The arrow of entropy (as thermodynamic property) has the same directionality as the arrow of time. As explained in post 3 there is no difference between the directions of time and the directions in space. Consequently the freedom of changes in entropy applies to all directions in space-time, following the directions of time.
Entropy is a measure of disorder or more accurately of unpredictability. The intrinsic uncertainty of time (the time uncertainty principle introduced in post 16) implicates that it is impossible to measure time-distance relations with absolute certainty. Entropy can be considered the result of a continuous process of an endogenous increase of either mass or energy in space-time (see also post 6). Gravitation as I see it is the source of entropy.
As explained in post 13, the course of time varies between extreme fast and extreme slow, it cannot be infinite fast or infinite slow.
This means that an increase of entropy in Black Holes evolves at a slower rate than an increase of entropy outside Black Holes (see also posts 12 and 17). By the same token 0-entropy is an impossibility.

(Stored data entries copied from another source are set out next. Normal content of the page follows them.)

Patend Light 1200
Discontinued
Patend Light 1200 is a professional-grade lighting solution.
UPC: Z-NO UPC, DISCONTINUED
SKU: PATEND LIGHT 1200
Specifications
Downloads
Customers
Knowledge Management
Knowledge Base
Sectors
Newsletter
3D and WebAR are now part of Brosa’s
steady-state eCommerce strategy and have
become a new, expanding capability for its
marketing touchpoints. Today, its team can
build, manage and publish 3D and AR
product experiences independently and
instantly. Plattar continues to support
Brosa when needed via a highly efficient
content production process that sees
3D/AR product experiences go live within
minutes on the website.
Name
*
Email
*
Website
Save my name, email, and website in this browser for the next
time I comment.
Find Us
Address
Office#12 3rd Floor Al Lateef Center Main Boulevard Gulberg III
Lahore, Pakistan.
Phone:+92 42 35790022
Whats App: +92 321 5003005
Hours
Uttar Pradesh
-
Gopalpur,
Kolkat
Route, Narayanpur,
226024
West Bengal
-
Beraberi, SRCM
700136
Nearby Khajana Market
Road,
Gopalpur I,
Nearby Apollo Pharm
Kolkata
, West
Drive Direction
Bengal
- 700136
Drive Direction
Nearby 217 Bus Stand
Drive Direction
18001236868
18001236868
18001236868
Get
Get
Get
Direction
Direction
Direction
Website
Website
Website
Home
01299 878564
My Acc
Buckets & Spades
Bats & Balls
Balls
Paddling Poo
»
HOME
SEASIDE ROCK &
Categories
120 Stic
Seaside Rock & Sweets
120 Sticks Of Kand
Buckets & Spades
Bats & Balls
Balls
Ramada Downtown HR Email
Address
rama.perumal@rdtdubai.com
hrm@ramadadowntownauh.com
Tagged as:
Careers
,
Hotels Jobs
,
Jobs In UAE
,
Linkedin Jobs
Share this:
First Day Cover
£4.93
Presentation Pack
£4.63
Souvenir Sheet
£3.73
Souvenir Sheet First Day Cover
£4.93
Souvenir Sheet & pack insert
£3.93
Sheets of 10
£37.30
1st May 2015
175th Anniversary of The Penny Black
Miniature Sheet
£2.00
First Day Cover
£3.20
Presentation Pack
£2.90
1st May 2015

At a certain distance from a Black Hole there is a place where light rays are influenced by the Black Hole’s gravitational pull or time-delay to the extent that these rays start to slow down and turn off to the Black Hole. Other light rays happen to get just enough extra speed enabling them to turn away from the Black Hole and disappear into the space surrounding it (see also post 12).
This means that a Black Hole is surrounded by an Interchange Horizon at which light rays share the same constant speed as long as they remain in that area.
The circumference of the Interchange Horizon is a measure of a Black Hole’s mass.